[start of PASSAGE]
The national service aims at:

  • The preparation of the citizen to the defense of the homeland.
  • The participation to the spreading of peace in the world.
  • The contribution to propaganda peace in the world.

In practice, most conscripts are drawn from depressed areas, because it is difficult for young men without a viable means of living, or ways to perform so-called alternative service, to avoid military conscription. The composition of the armed forces therefore mirror the national inequality: the officer corps mainly come from the coastal regions and the capital city, while the conscripted troops mainly come from the underdeveloped areas in the south.

The Tunisian military, a relatively small force, has never experienced difficulty in attracting adequate numbers of recruits for its needs. In the mid-1980s, according to United States government statistics, there were nearly 1.8 million males ages 15 to 49, of whom some 990,000 were considered fit for military service. Each year roughly 83,000 reached the age of 20, the age of eligibility for military service, indicating that basic manpower resources were more than adequate to meet military needs. Even with the addition of personnel needs for the paramilitary police units, manning of the ANT did not constitute a drain on the labor force. On the contrary, it was thought that any significant reduction in conscription requirements would only exacerbate the perennially high unemployment rate in the civilian sector.
[end of PASSAGE]
■ PROBLEMS
• 1. From the passage on Tunisian military service, copy word for word the part that begins at the words "The national service" and stops after the words "propaganda peace in the world.".
• 2. List every aim of the national service given in the passage on Tunisian military service.
[start of DATA SECTION]
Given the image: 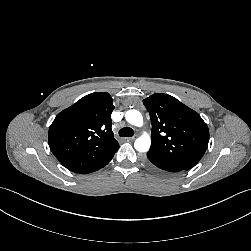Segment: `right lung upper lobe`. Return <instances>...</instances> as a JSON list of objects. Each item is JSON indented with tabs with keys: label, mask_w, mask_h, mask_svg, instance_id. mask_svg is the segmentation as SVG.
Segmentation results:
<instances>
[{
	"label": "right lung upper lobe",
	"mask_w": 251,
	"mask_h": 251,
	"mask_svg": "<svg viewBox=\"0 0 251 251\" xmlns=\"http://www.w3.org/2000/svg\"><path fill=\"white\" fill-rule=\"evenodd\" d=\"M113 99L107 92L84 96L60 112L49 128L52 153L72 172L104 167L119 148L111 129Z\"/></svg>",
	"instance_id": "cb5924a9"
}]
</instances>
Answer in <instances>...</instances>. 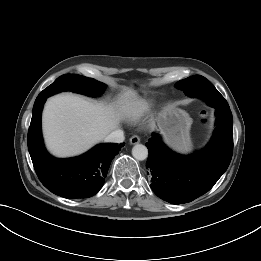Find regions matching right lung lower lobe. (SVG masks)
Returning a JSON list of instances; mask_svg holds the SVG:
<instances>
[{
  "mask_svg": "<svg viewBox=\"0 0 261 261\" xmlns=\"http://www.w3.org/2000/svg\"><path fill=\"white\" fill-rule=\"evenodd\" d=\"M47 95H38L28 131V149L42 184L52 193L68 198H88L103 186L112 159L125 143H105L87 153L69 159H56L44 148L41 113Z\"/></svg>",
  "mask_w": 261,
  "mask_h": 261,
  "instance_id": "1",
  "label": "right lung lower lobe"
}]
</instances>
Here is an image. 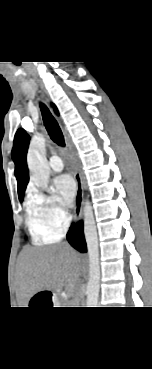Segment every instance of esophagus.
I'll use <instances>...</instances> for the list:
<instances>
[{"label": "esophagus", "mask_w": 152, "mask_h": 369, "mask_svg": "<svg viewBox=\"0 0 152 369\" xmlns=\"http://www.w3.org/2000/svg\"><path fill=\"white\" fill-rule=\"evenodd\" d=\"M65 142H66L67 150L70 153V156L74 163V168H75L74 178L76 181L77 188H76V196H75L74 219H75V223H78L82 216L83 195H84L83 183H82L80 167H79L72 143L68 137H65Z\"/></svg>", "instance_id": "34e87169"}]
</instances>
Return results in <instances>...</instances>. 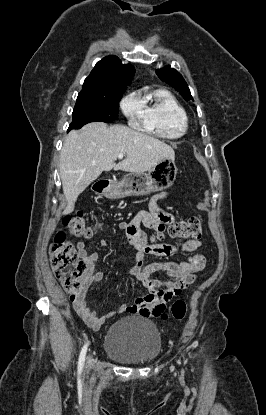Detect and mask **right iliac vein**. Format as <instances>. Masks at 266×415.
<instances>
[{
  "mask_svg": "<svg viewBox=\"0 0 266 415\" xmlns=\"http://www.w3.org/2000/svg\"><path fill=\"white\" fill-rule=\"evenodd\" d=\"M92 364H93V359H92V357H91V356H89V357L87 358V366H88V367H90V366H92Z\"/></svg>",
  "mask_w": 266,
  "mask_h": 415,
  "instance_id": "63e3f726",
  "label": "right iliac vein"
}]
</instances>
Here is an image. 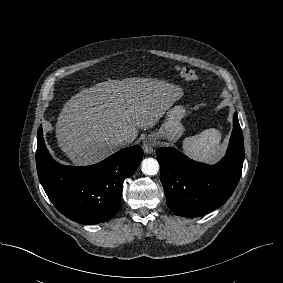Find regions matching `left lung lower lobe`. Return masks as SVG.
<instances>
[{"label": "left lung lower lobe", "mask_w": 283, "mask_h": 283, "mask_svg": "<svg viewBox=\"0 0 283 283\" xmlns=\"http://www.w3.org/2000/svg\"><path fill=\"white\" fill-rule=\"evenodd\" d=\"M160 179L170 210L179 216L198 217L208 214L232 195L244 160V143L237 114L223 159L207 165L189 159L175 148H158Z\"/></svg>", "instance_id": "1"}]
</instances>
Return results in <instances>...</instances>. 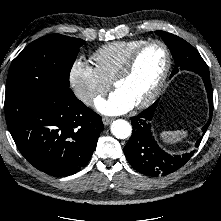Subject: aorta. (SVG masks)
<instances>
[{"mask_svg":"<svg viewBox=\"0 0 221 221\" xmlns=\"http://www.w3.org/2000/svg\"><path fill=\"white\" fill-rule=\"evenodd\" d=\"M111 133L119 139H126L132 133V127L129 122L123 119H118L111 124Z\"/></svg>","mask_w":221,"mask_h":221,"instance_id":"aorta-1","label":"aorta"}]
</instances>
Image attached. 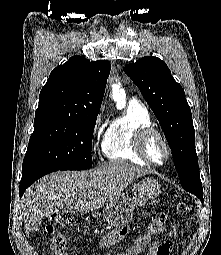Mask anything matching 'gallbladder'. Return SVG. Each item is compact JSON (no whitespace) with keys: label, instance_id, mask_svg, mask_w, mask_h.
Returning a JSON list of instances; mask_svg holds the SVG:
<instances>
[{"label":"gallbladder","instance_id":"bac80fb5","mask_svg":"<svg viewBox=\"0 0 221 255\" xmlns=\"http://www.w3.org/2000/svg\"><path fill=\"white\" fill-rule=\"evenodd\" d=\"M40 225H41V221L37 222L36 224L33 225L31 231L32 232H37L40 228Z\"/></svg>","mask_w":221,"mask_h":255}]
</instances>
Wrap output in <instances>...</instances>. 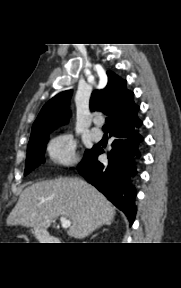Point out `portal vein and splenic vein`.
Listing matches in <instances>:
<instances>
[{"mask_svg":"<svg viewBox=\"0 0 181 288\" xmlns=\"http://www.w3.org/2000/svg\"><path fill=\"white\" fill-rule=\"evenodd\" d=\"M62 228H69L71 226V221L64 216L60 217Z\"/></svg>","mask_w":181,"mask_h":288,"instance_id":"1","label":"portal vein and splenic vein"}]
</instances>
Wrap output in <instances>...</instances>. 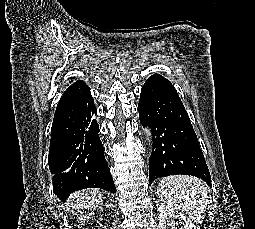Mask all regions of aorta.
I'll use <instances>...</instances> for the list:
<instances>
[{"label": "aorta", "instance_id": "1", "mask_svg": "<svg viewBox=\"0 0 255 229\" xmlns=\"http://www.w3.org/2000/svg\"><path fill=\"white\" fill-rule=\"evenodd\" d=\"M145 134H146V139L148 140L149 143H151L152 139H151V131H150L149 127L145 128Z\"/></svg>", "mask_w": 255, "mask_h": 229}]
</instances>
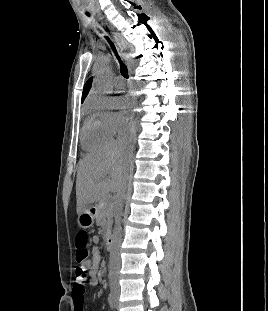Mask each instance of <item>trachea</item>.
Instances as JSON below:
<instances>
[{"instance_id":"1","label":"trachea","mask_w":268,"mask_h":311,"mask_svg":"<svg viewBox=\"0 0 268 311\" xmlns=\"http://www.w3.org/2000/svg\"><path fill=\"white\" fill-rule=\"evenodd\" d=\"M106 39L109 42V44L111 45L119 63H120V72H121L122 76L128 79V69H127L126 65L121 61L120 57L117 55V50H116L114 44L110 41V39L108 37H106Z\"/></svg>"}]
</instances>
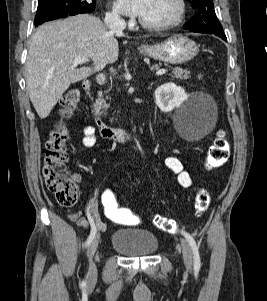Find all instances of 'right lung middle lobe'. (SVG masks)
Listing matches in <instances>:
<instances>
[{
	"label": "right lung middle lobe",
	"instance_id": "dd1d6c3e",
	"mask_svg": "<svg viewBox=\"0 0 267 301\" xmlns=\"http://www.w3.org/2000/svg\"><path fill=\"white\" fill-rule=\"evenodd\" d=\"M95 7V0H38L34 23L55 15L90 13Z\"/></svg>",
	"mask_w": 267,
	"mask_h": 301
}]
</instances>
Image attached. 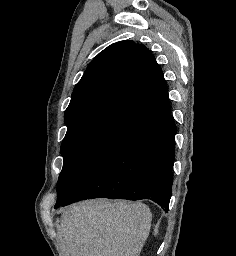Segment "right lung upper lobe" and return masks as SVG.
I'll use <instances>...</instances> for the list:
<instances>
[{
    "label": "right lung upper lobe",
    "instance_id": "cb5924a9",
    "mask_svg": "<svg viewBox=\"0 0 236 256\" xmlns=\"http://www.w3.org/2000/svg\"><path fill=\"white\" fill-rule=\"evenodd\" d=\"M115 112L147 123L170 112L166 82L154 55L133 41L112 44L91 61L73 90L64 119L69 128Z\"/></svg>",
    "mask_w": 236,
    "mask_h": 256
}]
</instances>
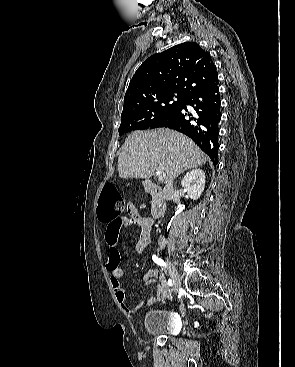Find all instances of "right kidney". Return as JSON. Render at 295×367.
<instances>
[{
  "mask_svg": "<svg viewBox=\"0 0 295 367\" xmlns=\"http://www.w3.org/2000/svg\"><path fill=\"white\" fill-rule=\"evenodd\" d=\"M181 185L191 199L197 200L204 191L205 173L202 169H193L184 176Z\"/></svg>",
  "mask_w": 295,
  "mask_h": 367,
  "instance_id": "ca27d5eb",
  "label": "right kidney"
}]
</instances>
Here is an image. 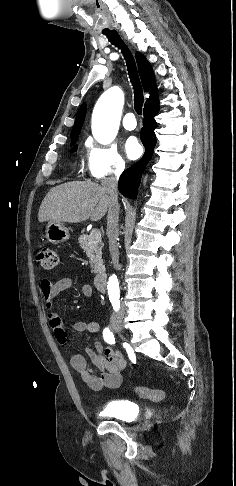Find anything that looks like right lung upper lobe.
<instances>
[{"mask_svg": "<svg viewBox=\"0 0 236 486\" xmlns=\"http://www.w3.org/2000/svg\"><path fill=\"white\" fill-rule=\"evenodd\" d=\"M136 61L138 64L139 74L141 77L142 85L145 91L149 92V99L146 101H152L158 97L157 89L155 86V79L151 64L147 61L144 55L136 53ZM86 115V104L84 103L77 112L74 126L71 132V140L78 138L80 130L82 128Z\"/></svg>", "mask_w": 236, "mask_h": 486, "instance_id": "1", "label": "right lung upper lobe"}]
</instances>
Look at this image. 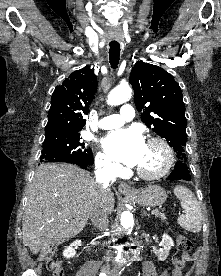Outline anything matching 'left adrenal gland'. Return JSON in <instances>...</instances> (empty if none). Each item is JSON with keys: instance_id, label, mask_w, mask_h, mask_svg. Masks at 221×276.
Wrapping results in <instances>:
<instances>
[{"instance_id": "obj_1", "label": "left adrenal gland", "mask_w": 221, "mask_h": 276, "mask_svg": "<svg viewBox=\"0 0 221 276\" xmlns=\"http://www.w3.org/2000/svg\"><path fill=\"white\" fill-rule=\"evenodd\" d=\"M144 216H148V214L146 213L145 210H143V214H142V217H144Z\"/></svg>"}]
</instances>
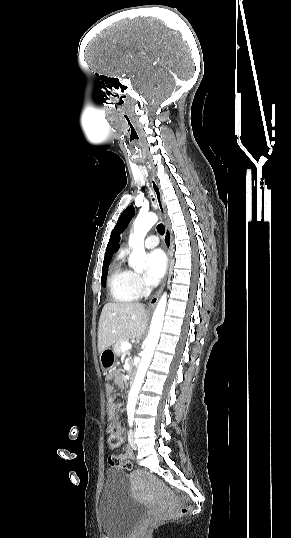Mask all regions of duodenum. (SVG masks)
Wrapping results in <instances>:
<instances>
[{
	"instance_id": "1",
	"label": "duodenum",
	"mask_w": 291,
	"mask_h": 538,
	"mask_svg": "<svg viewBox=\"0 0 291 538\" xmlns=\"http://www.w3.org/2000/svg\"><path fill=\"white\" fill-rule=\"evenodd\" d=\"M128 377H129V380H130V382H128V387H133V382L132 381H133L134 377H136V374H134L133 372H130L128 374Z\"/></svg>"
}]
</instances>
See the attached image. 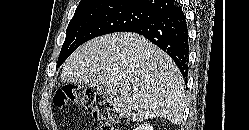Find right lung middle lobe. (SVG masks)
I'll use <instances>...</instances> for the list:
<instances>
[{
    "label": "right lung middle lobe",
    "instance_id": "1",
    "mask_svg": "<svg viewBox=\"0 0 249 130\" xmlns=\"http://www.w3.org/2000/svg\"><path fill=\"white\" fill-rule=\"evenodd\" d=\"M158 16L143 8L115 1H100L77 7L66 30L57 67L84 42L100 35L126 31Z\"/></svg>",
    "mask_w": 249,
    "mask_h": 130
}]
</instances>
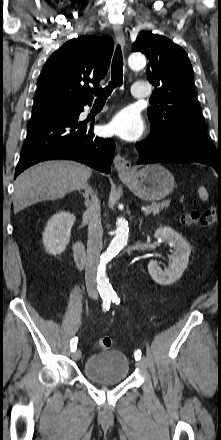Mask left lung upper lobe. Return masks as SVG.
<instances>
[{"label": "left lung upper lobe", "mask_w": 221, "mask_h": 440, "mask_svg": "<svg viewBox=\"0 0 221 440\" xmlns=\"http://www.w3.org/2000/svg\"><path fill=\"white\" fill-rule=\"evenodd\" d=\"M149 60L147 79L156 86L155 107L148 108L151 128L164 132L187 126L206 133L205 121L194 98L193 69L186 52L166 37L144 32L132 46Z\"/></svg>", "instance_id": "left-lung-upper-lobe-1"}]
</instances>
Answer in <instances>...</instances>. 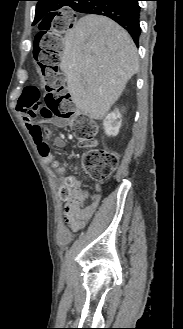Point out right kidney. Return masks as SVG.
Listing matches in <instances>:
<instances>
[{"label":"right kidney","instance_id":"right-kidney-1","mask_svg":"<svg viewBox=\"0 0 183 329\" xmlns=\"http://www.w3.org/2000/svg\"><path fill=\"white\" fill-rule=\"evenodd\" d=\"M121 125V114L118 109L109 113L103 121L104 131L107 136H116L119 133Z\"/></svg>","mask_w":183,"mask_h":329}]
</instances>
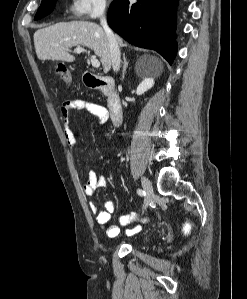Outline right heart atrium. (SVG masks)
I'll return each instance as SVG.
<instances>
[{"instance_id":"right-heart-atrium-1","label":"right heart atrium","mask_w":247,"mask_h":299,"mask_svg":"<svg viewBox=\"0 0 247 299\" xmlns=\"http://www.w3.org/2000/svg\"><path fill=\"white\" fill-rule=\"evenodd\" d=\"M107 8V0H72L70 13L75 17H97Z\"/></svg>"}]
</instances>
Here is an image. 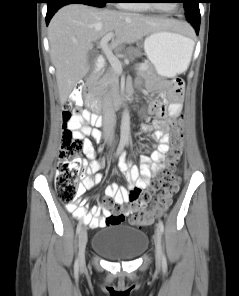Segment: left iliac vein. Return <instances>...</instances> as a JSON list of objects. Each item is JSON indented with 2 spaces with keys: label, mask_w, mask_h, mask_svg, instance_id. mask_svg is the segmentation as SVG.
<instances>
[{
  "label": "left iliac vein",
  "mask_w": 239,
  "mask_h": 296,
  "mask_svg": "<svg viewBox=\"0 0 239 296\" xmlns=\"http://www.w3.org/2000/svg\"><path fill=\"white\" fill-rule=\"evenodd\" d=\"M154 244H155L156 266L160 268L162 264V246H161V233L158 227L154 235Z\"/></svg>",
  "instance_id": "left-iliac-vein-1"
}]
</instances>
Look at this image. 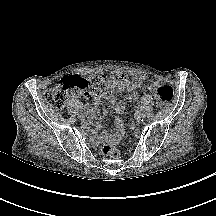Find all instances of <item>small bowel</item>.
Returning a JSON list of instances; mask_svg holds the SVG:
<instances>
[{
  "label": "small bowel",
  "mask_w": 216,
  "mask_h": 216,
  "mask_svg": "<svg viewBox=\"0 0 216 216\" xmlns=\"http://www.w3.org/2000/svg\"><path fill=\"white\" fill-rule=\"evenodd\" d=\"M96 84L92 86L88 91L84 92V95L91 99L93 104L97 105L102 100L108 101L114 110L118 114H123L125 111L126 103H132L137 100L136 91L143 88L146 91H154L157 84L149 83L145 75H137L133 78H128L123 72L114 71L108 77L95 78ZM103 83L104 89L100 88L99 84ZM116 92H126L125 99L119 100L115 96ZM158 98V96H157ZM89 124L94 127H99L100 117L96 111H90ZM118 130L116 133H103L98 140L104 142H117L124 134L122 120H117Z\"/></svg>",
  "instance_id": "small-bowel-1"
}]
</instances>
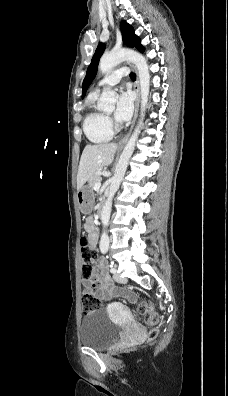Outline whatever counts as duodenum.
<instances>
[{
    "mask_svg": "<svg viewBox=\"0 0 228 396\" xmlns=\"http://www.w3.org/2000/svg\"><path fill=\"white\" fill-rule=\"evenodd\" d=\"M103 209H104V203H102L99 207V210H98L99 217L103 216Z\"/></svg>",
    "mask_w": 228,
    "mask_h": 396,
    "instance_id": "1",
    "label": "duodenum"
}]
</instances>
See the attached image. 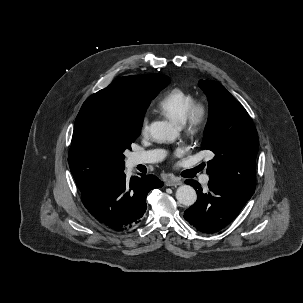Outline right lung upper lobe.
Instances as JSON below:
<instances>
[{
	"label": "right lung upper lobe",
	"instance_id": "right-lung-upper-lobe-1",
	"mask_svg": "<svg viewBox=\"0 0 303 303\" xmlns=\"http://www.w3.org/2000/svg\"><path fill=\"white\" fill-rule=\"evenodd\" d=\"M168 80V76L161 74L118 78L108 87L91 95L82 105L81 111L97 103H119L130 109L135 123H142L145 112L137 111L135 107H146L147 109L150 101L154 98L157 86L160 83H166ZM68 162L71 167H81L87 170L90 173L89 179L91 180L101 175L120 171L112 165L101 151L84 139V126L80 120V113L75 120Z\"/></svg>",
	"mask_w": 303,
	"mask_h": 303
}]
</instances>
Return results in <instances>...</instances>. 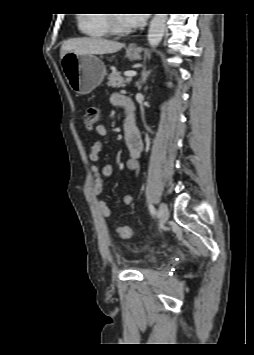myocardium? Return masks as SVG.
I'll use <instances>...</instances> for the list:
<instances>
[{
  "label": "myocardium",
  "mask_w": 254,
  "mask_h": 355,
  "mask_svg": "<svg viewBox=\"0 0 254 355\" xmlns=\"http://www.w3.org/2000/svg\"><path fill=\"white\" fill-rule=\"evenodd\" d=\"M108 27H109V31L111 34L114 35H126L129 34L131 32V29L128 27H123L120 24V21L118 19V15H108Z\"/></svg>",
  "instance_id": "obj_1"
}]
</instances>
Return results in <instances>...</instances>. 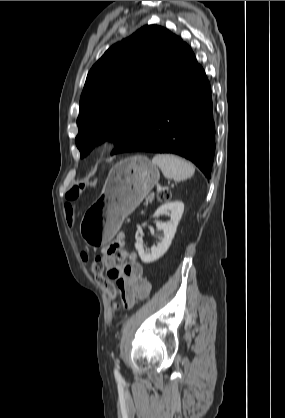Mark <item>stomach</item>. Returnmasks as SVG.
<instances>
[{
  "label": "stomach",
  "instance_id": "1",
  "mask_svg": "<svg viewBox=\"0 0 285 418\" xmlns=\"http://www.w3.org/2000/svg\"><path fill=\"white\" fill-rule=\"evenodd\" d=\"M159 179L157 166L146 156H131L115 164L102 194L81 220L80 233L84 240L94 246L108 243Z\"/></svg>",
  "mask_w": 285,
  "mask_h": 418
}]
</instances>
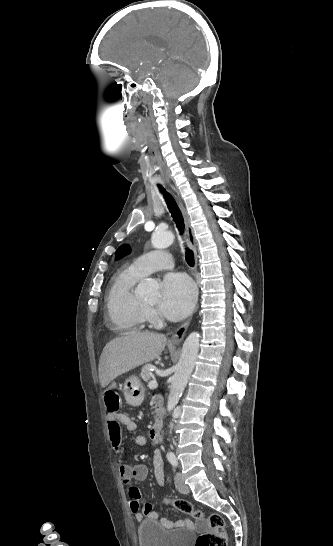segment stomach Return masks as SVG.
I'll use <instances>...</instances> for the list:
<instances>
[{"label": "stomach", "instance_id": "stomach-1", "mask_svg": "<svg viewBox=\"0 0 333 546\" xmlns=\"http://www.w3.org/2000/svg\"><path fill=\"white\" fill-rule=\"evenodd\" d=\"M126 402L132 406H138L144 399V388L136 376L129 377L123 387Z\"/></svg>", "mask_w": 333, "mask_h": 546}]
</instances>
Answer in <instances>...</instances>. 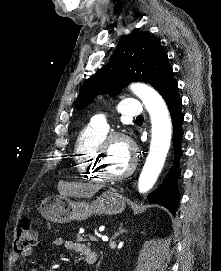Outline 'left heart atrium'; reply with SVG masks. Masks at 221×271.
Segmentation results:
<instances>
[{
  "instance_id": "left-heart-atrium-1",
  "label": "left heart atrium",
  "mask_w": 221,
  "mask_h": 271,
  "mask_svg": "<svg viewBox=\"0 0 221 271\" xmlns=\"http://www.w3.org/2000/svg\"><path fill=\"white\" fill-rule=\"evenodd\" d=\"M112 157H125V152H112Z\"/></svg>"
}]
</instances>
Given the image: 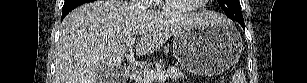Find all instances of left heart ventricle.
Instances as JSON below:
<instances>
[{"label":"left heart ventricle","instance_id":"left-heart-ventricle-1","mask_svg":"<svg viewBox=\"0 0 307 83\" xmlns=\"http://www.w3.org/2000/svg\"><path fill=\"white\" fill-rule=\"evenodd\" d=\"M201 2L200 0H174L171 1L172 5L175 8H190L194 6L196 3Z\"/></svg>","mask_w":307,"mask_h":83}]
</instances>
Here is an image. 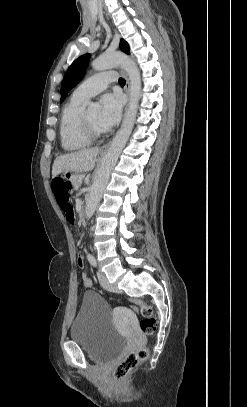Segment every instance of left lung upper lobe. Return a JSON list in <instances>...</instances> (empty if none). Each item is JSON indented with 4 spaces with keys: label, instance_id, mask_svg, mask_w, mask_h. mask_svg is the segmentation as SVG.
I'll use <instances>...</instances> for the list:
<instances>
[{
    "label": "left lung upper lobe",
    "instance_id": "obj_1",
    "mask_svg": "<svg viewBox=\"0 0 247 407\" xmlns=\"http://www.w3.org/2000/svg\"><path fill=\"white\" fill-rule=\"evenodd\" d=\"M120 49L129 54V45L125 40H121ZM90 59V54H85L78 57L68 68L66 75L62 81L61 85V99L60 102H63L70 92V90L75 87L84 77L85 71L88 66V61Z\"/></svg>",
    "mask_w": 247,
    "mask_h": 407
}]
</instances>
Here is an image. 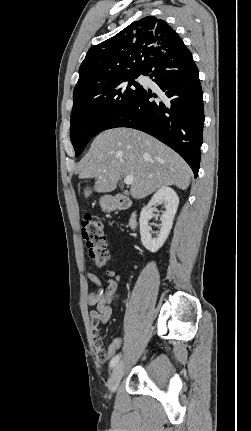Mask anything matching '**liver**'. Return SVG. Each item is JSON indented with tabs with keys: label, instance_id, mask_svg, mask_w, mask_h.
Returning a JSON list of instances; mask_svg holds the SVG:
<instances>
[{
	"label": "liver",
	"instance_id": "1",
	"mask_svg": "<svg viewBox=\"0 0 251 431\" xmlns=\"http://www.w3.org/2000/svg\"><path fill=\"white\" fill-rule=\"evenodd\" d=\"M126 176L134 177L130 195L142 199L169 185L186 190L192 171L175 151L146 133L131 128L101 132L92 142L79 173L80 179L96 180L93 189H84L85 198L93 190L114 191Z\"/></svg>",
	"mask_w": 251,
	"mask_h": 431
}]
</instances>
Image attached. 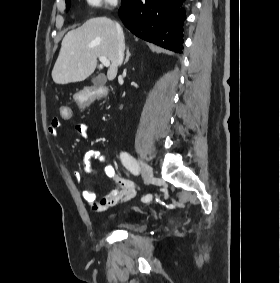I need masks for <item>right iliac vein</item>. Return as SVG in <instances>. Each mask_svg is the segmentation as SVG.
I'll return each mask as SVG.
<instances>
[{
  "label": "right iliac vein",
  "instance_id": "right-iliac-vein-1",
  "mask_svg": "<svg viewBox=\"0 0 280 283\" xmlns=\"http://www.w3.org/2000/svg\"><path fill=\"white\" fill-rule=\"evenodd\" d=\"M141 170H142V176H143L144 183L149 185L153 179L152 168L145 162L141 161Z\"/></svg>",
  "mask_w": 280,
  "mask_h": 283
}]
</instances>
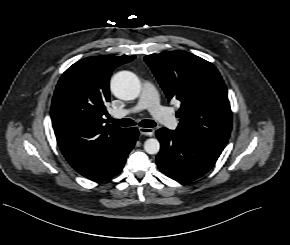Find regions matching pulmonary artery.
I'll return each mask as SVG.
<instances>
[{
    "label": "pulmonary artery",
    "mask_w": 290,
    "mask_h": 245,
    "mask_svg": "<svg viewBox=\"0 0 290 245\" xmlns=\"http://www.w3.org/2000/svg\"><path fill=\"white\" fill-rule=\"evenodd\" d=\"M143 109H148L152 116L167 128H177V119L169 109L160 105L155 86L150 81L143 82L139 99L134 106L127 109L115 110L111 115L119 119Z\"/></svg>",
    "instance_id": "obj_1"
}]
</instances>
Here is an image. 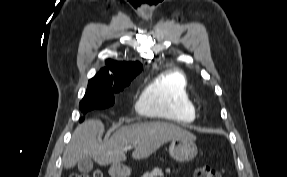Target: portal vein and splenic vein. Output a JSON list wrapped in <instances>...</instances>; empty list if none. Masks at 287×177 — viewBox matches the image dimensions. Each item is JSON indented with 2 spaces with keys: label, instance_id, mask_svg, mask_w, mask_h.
[end of DATA SECTION]
■ REPLIES
• 1.
The national service aims at:

  • The preparation of the citizen to the defense of the homeland.
  • The participation to the spreading of peace in the world.
  • The contribution to propaganda peace in the world.

• 2.
- The preparation of the citizen to the defense of the homeland.
- The participation to the spreading of peace in the world.
- The contribution to propaganda peace in the world.